Scheduling is controlled by cron, which is configured with the contents of crontab.

Code, Dependencies, & File Layout

The layout of this machine is extremely simple (probably unsafely simple). It’s an Ubuntu machine and the default user is the only user we use. It uses cron to trigger scripts to save pages with SPN.

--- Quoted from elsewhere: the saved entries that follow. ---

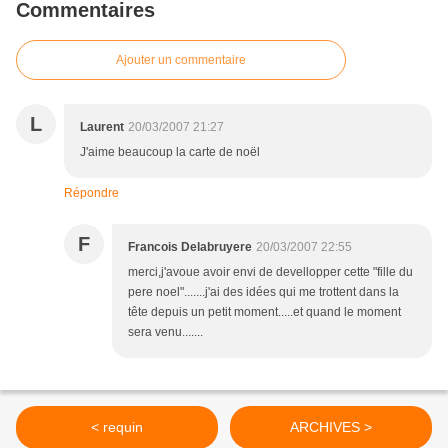
Commentaires
Ajouter un commentaire
L
Laurent
20/03/2007 21:27
J'aime beaucoup la carte de noël
Répondre
F
Francois Delabruyere
20/03/2007 22:55
merci,j'avoue avoir envi de devellopper cette "fille du
pere noel".......j'ai des idées qui me trottent dans la
tête depuis un petit moment.....et quand le moment
sera venu.......
< requin
ARCHIVES >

It has the following file layout:

/home/ubuntu/
├── README.md                       Information about this machine
├── archive-url-list.sh             Script to save URLs listed in a .txt file
├── earthjustice-tsca-echa.txt      List of ECHA pages we track related to TSCA
├── missing-from-ia.txt             List of pages we track but that Wayback is not automatically tracking for us right now
├── nca-2018-documents.txt          List of documents (pages, PDFs, excel files) in NCA 2018
├── nca-2018-resources.txt          List of all URLs (resources) in NCA 2018
├── partner-urls.txt                List of pages we track for other, non-environment partners
└── wayback-spn-client              Git clone of https://github.com/Mr0grog/wayback-spn-client

It requires two major dependencies:

  • The Node.js install on the system is managed by NVM (we should probably switch to Nodenv).
  • Chrome is installed according to the “installing chrome” section below.

Installing Chrome

Installing the dependencies of wayback-spn-client via npm install should install Chrome, but it won't necessarily grab all of Chrome's dependencies. To install Chrome via APT:

Download and install Google's signing key:

> curl 'https://dl-ssl.google.com/linux/linux_signing_key.pub' -O
> sudo apt-key add linux_signing_key.pub

Add Google Chrome sources to APT:

> echo "deb [arch=amd64] http://dl.google.com/linux/chrome/deb/ stable main" >> /etc/apt/sources.list.d/google.list

Install Chrome and its dependencies:

# Tack `--no-install-recommends` onto the end of this for a minimal setup
> apt-get install -y google-chrome-unstable fonts-ipafont-gothic fonts-wqy-zenhei fonts-thai-tlwg fonts-kacst ttf-freefont

Export an env var to make sure wayback-spn-client uses this install of Chrome (not actually required now that we have all the right system dependencies):

> export $PUPPETEER_CHROMIUM_EXECUTABLE='google-chrome-unstable'

To-Dos

  • Develop an automated process for building/deploying this machine.
  • Switch to using SPN v2 (in beta). @Mr0grog has some half-finished scripts for this.
  • Build a more comprehensive list of things in missing-from-ia.txt rather than updating it piecemeal based on daily healthcheck results.
  • Give Wayback team an updated list of all our URLs and use this less heavily? (On the other hand, maintaining the list here has taught @Mr0grog a lot about the issues with and genesis of the current list of URLs we track, and there’s a lot that can/should be cleaned out/updated. It’d lovely to do that before updating the Wayback team.)
  • Log management—at a minimum, we should really have some kind of log rotation set up. Alternatively/in addition, ship them to a service.